Only the lines below from the one containing "148: 139.5 -> 134" through the one containing "Q, Г-Е: 0 -> 0.765" belong in the answer, set down exactly, with the pictures left out.

BEGIN

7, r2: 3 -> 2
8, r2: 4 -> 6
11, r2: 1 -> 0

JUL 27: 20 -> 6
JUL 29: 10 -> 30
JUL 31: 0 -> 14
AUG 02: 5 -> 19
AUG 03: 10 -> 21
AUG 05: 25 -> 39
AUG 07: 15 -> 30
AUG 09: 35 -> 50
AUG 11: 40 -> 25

END
BEGIN

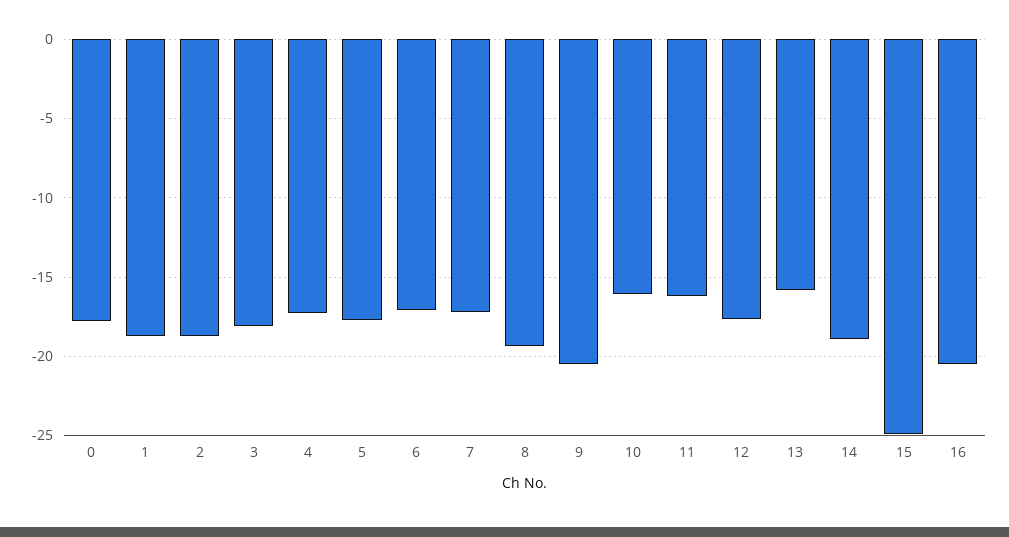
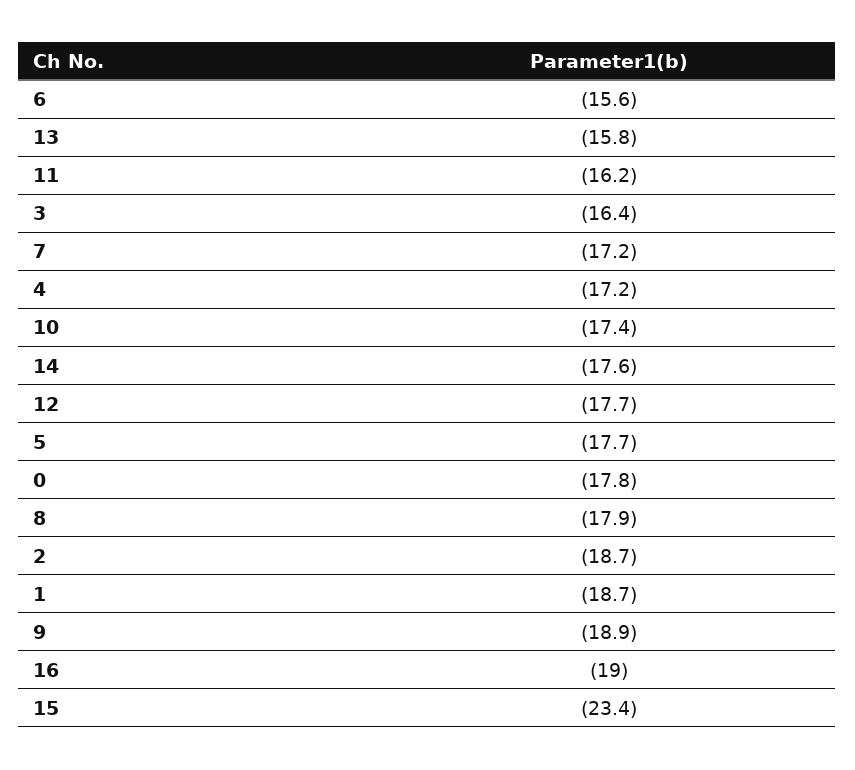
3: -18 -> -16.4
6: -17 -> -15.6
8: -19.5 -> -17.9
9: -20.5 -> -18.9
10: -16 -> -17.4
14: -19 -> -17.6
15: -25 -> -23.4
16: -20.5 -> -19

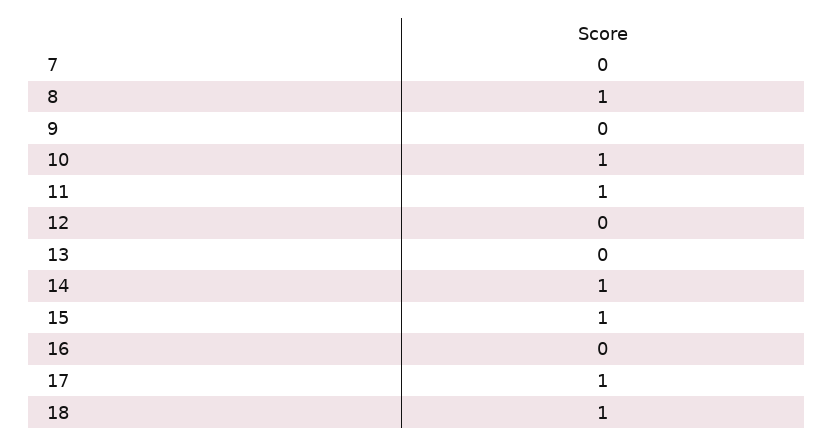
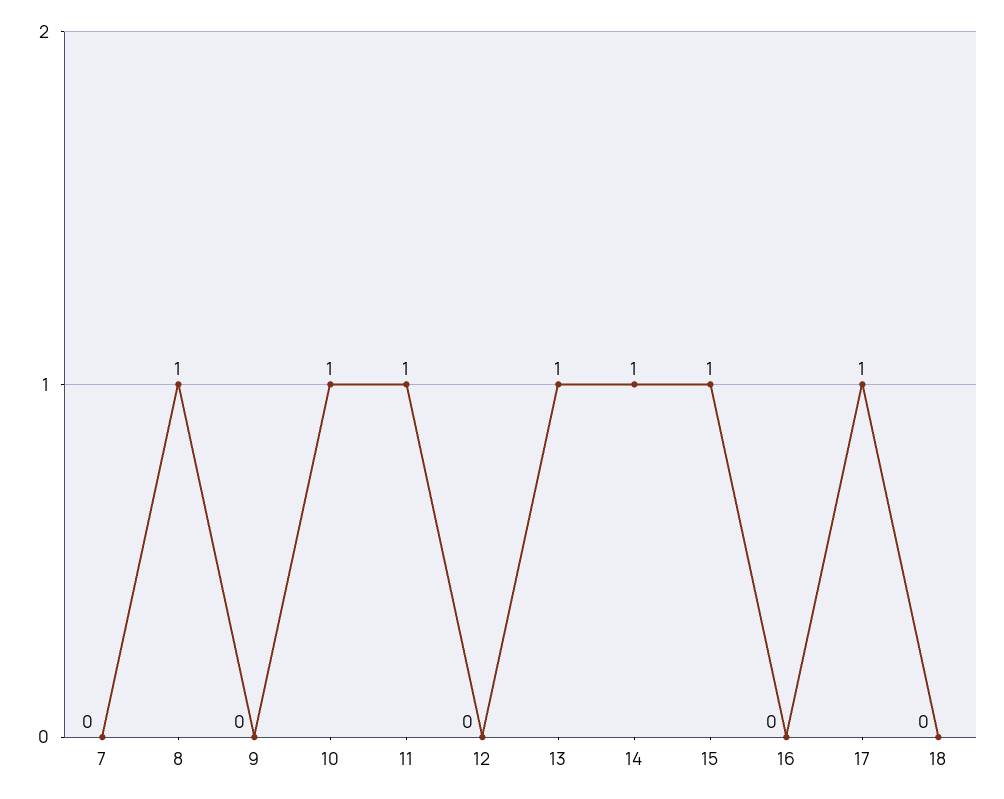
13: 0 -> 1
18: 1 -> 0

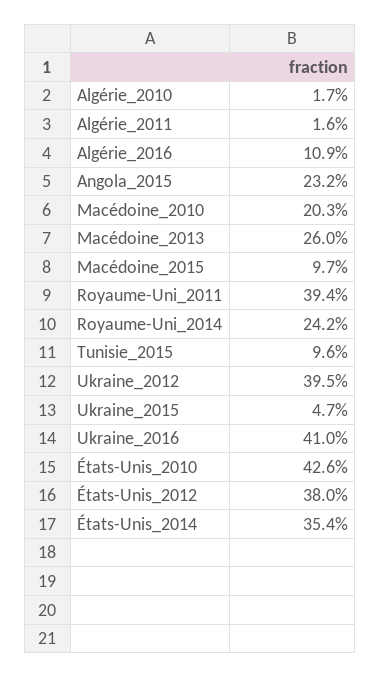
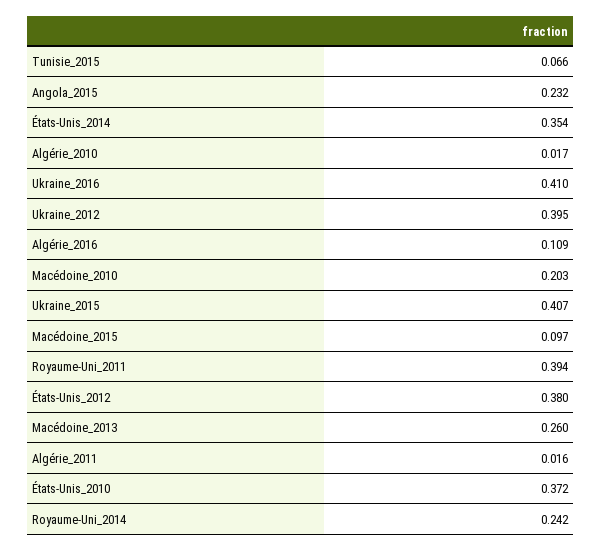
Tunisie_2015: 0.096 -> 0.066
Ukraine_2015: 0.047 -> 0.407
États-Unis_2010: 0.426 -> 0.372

END
BEGIN

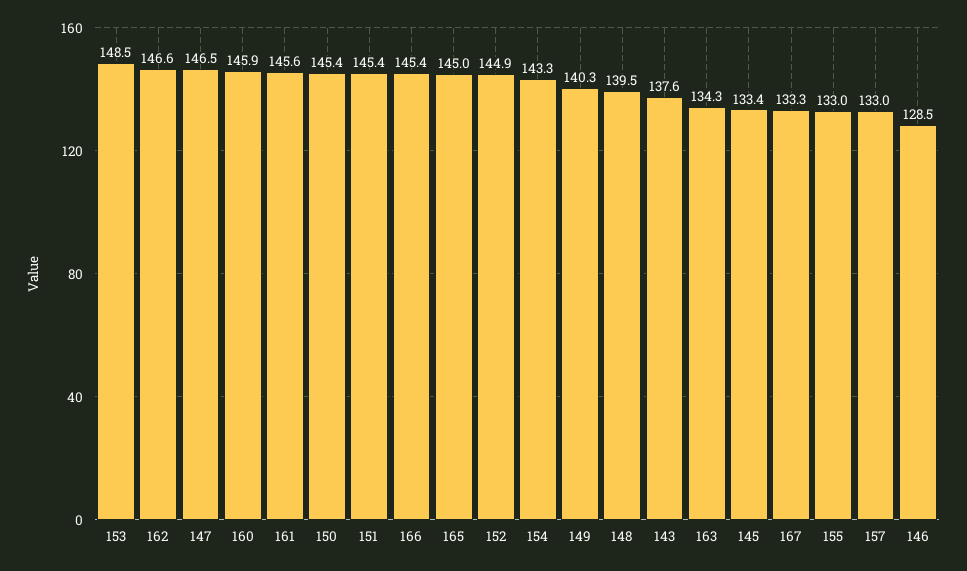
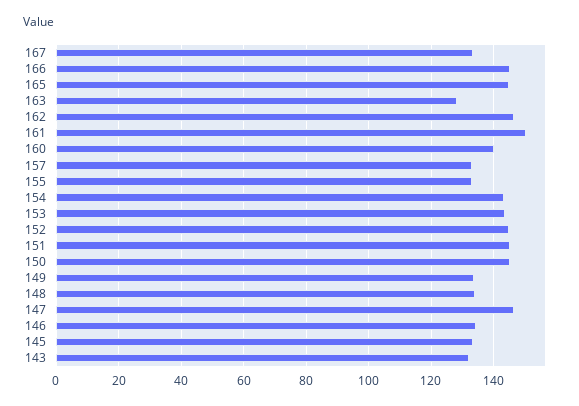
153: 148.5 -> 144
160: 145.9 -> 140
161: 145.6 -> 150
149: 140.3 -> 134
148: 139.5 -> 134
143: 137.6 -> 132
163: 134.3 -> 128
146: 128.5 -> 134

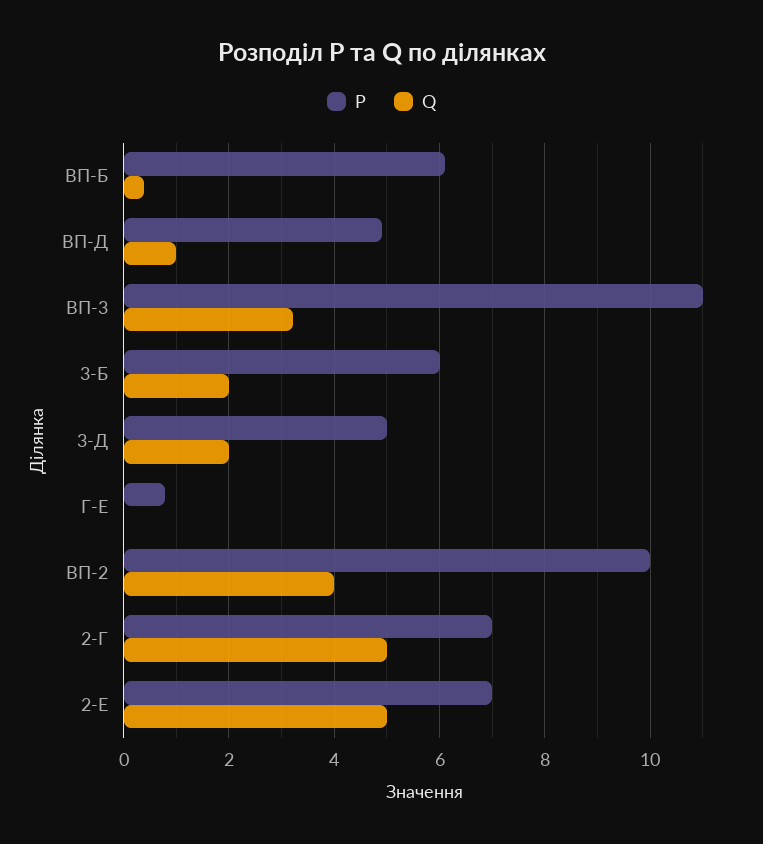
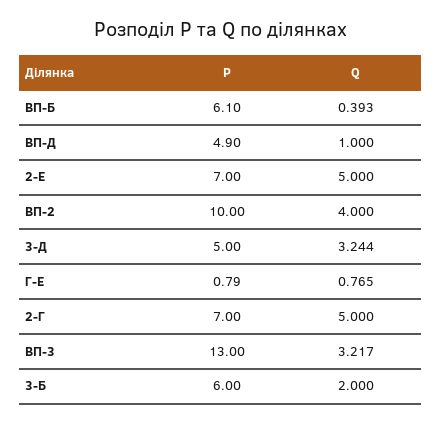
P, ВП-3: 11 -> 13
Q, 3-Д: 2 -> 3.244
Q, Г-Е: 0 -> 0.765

END

> _Answer area_
148: 139.5 -> 134
143: 137.6 -> 132
163: 134.3 -> 128
146: 128.5 -> 134

P, ВП-3: 11 -> 13
Q, 3-Д: 2 -> 3.244
Q, Г-Е: 0 -> 0.765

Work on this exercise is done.